What this task involves — Once the line containing "M432,864C429,896 424,915 456,933L584,931L766,913L869,898" is found in the records below, return it and each following line exactly, up to and including the line containing "M10,779L104,672", and nothing else.

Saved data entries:
============================================================
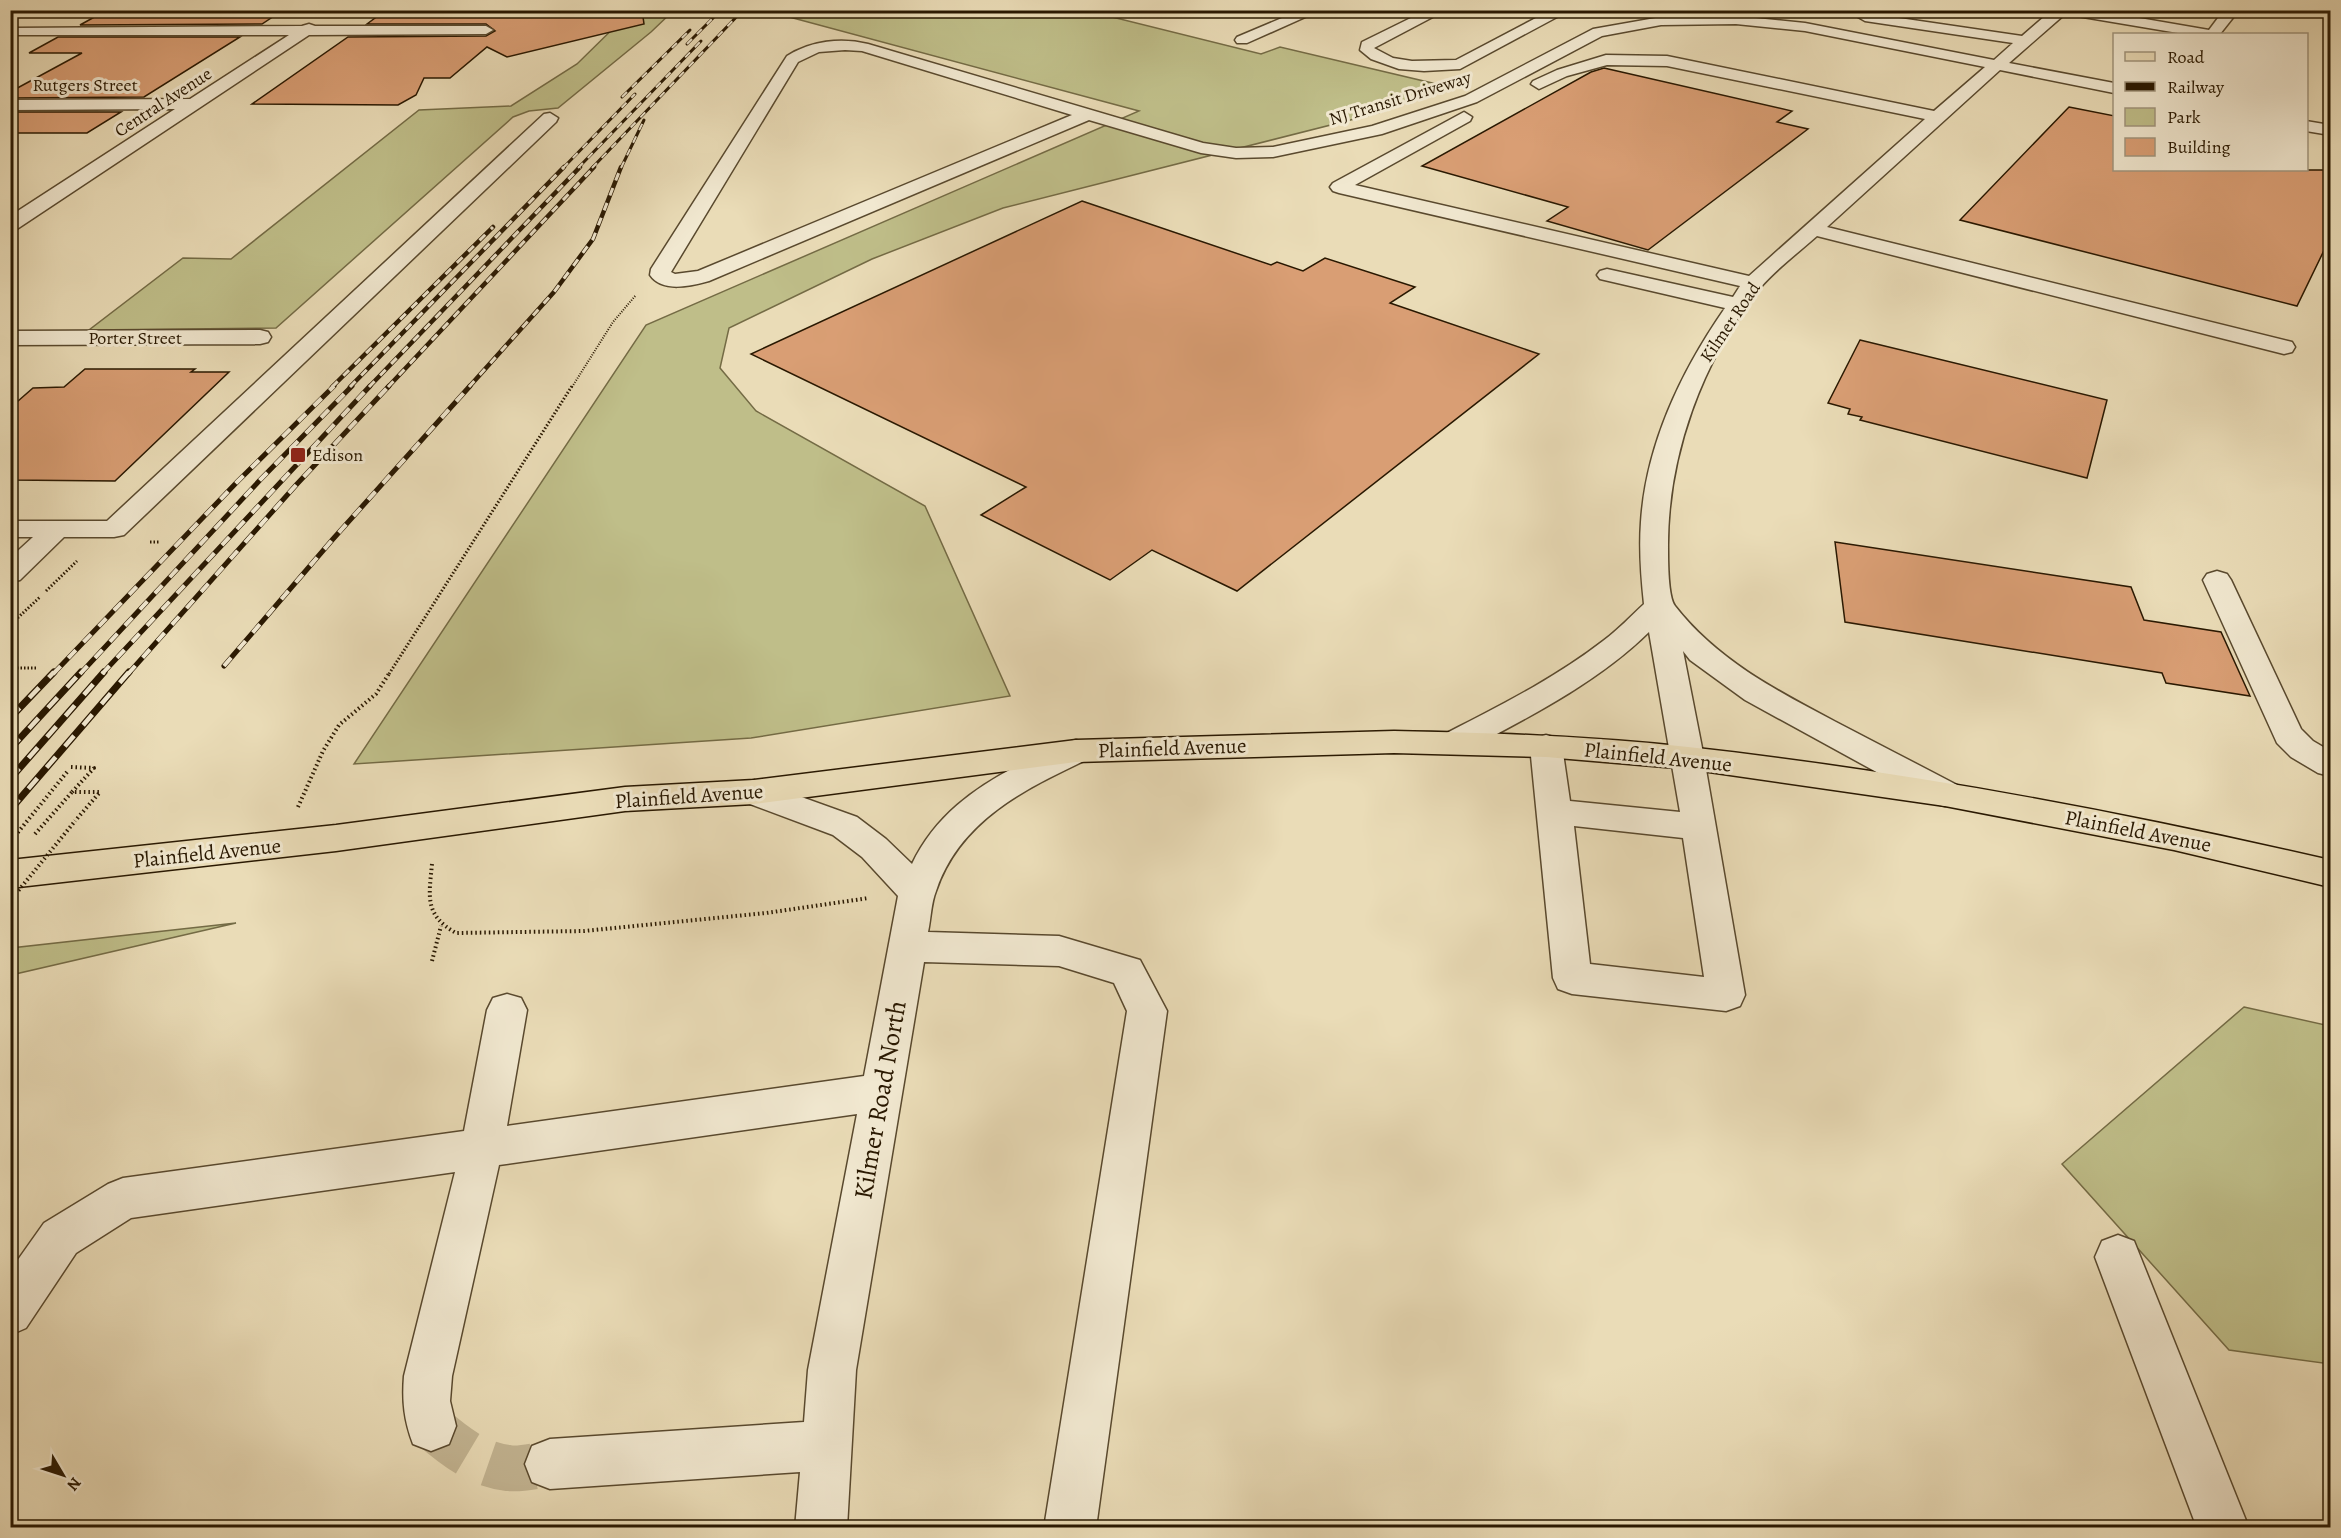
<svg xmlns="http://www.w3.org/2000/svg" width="2341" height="1538" viewBox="0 0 2341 1538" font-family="Alegreya,serif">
<rect width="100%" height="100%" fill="#eadcb7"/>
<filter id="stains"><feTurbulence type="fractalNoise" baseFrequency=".00333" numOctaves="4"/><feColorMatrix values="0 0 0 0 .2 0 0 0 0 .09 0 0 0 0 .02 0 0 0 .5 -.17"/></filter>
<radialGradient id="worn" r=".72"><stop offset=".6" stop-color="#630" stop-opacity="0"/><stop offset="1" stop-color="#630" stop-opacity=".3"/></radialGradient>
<!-- green -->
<path fill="#bfbe89" stroke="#746b45" stroke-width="1.5" d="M631,11H673L651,32L558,108L529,111L513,117L276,328L89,330L183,258L231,259L419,110L511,106L577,64Z
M767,11H1088L1261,54L1280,47L1449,87L1378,113L1003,208L872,259L729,328L720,368L756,411L925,506L1010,696L751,738L354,764L646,325L1139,111Z
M236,923L11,975V948Z
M2244,1007L2330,1026V1364L2229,1350L2062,1164Z"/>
<!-- building -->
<path fill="#d99e74" stroke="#291801" stroke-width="1.5" d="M107,10H283L262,24L80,25Z
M386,10H642L644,24L507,57L487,47L450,78H424L416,95L398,105L252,104L348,37L486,36L495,31L486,24H367Z
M58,37H240L144,97L10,98V92L82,53H29Z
M1604,68L1792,111L1777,122L1808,129L1648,250L1547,221L1568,207L1422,166L1591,72Z
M2069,107L2115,116V170H2331V236L2297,306L1960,220Z
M10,112H121L87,133H10Z
M1082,201L1271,265L1277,262L1303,271L1325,258L1415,287L1390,303L1539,354L1237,591L1152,550L1110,580L981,515L1026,487L751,354Z
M1860,340L2107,400L2087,478L1860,420L1862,417L1848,414L1850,409L1828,403Z
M85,369H195L191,372H229L115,481L10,480V408L33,388L64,387Z
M1835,542L2131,587L2144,620L2221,632L2250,696L2166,683L2162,673L1845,622Z"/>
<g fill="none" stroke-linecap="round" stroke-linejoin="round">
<!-- minor-tunnel -->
<path stroke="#c3b593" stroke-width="46" stroke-dasharray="46 23" stroke-linecap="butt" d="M431,1426C453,1445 478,1465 508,1468C522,1470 536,1465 550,1464"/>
<!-- minor casing -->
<g stroke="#59492e" stroke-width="3">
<path id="minor" d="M1301,10H1321L1247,43H1237L1235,40L1237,37Z
M1427,10H1446L1374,48L1393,58L1412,61L1456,60L1551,10H1570L1460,69L1424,71L1399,69L1371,59L1360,50L1362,42Z
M2052,10H2093L2209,30L2224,10H2239L2220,34H2184L2065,14L2009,63L2114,83V93L2000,70L1827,227L2292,342L2295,347L2292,352L2284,354L1817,236C1798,253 1776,269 1760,288C1702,360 1667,457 1668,549C1668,561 1668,597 1675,606C1717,660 1777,691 1836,722C1876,743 1917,764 1957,785L1962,794L1957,803L1945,806L1933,803L1745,700L1690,660L1683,651L1704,758L1745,995L1740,1006L1726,1011L1572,994L1558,989L1553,978L1530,746L1535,738L1546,735L1557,738L1562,746L1570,801L1680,812L1649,632C1597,683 1529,717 1465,751L1454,754L1443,751L1438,743L1443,735C1497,707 1554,679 1603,641C1618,630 1631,616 1644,604C1641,576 1639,549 1641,522C1646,444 1682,370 1725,308L1600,279L1597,275L1600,271L1607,269L1733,297L1740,286L1339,193L1333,191L1330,187L1333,183L1464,112L1472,117L1470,121L1355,185L1749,276L1925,119L1667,66L1607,65L1567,76L1539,89L1531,84L1533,81L1557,70L1606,55L1667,56L1934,111L1985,67L1805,31L1736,24L1661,25L1602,36L1477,102L1382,134L1273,157L1236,158L1201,153L1089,120L709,281C691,286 662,293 650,275L651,269L787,56C810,41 841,37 868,44L1203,143L1236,148L1273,147L1372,126L1465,96L1593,29L1661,17L1736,16L1805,23L1994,60L2013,43L1865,21L1858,17L1865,13L2022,36ZM845,50L862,51L1072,115L698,271L675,274L671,272L798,62L819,52ZM1574,826L1683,838L1704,977L1590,964Z
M309,24L315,26H486L493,30L486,34L309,35L17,229L10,231V216L175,109L10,110V100L190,99L289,35H19L14,34L12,31L14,28L302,26Z
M550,113L558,118L556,122L124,535L114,537H64L20,580L10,582V558L33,537H10V521H107L544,114Z
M2306,121L2330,125V135L2306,131Z
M260,330L268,332L271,337L268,342L260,344L10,345V331Z
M2217,571L2227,574L2231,580L2301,729L2313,741L2330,751V776L2318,773L2291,757L2277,743L2203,580L2207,574Z
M1076,740L1088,743L1092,751L1088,759C1025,789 960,820 936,891C931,903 931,918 928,932L1059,936L1140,960L1167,1011L1096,1528H1044L1127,1011L1114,983L1059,966L924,962L856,1370L847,1528H795L800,1472L550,1489L532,1482L525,1464L532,1446L550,1439L804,1422L808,1370L857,1114L499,1165L452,1376L450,1401L456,1426L449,1444L431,1451L413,1444C404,1420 402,1401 404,1376L455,1172L131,1218L76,1253L26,1328L10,1335V1271L44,1223L108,1184L123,1178L464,1131L487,1010L493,998L507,994L521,998L527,1010L507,1126L864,1076L898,896L862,857L833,835L742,801L737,792L742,783L754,780L857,817L886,839L912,864C935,816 974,788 1021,764C1039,755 1057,745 1076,740Z
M2118,1235L2134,1241L2249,1528H2197L2095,1257L2102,1241Z"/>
</g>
<!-- major casing -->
<g stroke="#291801" stroke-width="3">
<path id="major" d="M1394,731C1492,733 1591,736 1688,747C1905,771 2118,811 2330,860V887L2174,850L1945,806L1688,769L1546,757L1394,753L1076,762L754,804L625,811L336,851L10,888V860L336,825L625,787L754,780L1076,740Z"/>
</g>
<!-- path-far2 -->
<path stroke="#291801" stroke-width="2" stroke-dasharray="1 1.5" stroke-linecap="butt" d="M572,387L613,322L636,295"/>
<!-- path-far1 -->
<path stroke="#291801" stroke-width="3" stroke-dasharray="1.5 2" stroke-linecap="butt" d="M150,542H159
M46,591L77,561
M10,625L40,597
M10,668H38
M389,674L572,386"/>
<!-- path -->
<path stroke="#291801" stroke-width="4" stroke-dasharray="1.5 3" stroke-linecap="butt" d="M71,767L94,768L72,792H100L75,821
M298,807L323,751L339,725L376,694L390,672
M35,834L72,792
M15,836L67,772
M432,864C429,896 424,915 456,933L584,931L766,913L869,898
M432,961L441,926"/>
<!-- minor -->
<use href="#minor" fill="#f1e8d0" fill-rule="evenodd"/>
<!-- major -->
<use href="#major" fill="#eadcb7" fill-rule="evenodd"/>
<!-- rail-far3 casing -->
<g stroke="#291801" stroke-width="3">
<path id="rail-far3" d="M687,44L721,10
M622,97L690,30
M563,168L635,94
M578,168L701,41
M592,168L743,10
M621,168L644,120"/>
</g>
<!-- rail-far2 casing -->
<g stroke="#291801" stroke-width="4.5">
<path id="rail-far2" d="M332,387L493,227
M350,387L564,167
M369,387L580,167
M388,387L594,167
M469,387L554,292L593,239L621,167"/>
</g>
<!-- rail-far1 casing -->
<g stroke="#291801" stroke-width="5">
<path id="rail-far1" d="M224,666L333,539L470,386
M53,674L238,481L334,386
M80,674L260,480L352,386
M102,674L370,386
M128,674L297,484L389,386"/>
</g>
<!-- rail casing -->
<g stroke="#291801" stroke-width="7">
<path id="rail" d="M10,718L54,672
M10,749L81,672
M10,779L104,672
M10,810L129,672"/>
</g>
<!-- rail-far3 -->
<use href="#rail-far3" stroke="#f1e8d0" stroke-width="2" stroke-dasharray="7" stroke-linecap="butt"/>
<!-- rail-far2 -->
<use href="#rail-far2" stroke="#f1e8d0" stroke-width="3" stroke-dasharray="8" stroke-linecap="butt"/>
<!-- rail-far1 -->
<use href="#rail-far1" stroke="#f1e8d0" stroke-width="4" stroke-dasharray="11" stroke-linecap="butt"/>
<!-- rail -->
<use href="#rail" stroke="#f1e8d0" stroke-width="4.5" stroke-dasharray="14" stroke-linecap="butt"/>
<!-- path-bridge -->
<path stroke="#291801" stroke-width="4" stroke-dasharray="1.5 3" stroke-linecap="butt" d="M10,901L75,821"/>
</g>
<!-- markers -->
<rect fill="#8f2418" stroke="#f1e8d0" stroke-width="2" x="290" y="447" width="16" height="16" rx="3"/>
<g text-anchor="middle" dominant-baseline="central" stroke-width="6" stroke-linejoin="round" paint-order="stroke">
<!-- far-street labels -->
<g font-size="18" fill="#291801" stroke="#f1e8d0">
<text x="85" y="85">Rutgers Street</text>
<text transform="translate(1400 98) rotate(-17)">NJ Transit Driveway</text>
<text transform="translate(163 102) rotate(-33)">Central Avenue</text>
<text transform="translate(1730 322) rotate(-56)">Kilmer Road</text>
<text x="135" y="338">Porter Street</text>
</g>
<!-- far-poi labels -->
<g font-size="18" fill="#291801" stroke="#f1e8d0" text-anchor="start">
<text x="312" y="455">Edison</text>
</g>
<!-- street labels -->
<g font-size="21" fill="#291801" stroke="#f1e8d0">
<text transform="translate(1172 748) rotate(-2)">Plainfield Avenue</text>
<text transform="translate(1658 757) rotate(6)">Plainfield Avenue</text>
<text transform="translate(689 796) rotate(-4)">Plainfield Avenue</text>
<text transform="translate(2138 831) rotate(11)">Plainfield Avenue</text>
<text transform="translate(207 853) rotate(-6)">Plainfield Avenue</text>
</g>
<!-- near-street labels -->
<g font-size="26" fill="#291801" stroke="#f1e8d0">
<text transform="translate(880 1100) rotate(-80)">Kilmer Road North</text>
</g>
</g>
<!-- margin -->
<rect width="2341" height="1538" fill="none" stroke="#eadcb7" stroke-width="36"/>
<rect x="12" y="12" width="2317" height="1514" fill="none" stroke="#291801" stroke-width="3"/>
<rect x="18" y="18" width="2305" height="1502" fill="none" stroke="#291801" stroke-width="1.5"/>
<!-- legend -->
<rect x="2113" y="33" width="195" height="138" fill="#f1e8d0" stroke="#a1957d" stroke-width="1.5"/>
<rect x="2125" y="52" width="30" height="9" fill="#eadcb7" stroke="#a1957d" stroke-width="1.5"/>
<text x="2167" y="63" font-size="18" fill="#291801">Road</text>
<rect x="2125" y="82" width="30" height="9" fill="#291801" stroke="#a1957d" stroke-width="1.5"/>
<text x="2167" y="93" font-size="18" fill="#291801">Railway</text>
<rect x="2125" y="108" width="30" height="18" fill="#bfbe89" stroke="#a1957d" stroke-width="1.5"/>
<text x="2167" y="123" font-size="18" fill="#291801">Park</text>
<rect x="2125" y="138" width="30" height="18" fill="#d99e74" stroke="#a1957d" stroke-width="1.5"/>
<text x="2167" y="153" font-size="18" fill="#291801">Building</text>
<!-- north arrow -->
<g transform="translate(63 1475) rotate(129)" stroke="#f1e8d0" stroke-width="4.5" paint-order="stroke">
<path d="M0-4.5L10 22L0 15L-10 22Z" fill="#291801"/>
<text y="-9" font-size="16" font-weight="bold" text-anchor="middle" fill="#291801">N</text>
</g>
<rect width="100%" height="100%" filter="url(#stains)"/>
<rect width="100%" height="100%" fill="url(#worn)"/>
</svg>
============================================================
Response box —
M432,864C429,896 424,915 456,933L584,931L766,913L869,898
M432,961L441,926"/>
<!-- minor -->
<use href="#minor" fill="#f1e8d0" fill-rule="evenodd"/>
<!-- major -->
<use href="#major" fill="#eadcb7" fill-rule="evenodd"/>
<!-- rail-far3 casing -->
<g stroke="#291801" stroke-width="3">
<path id="rail-far3" d="M687,44L721,10
M622,97L690,30
M563,168L635,94
M578,168L701,41
M592,168L743,10
M621,168L644,120"/>
</g>
<!-- rail-far2 casing -->
<g stroke="#291801" stroke-width="4.5">
<path id="rail-far2" d="M332,387L493,227
M350,387L564,167
M369,387L580,167
M388,387L594,167
M469,387L554,292L593,239L621,167"/>
</g>
<!-- rail-far1 casing -->
<g stroke="#291801" stroke-width="5">
<path id="rail-far1" d="M224,666L333,539L470,386
M53,674L238,481L334,386
M80,674L260,480L352,386
M102,674L370,386
M128,674L297,484L389,386"/>
</g>
<!-- rail casing -->
<g stroke="#291801" stroke-width="7">
<path id="rail" d="M10,718L54,672
M10,749L81,672
M10,779L104,672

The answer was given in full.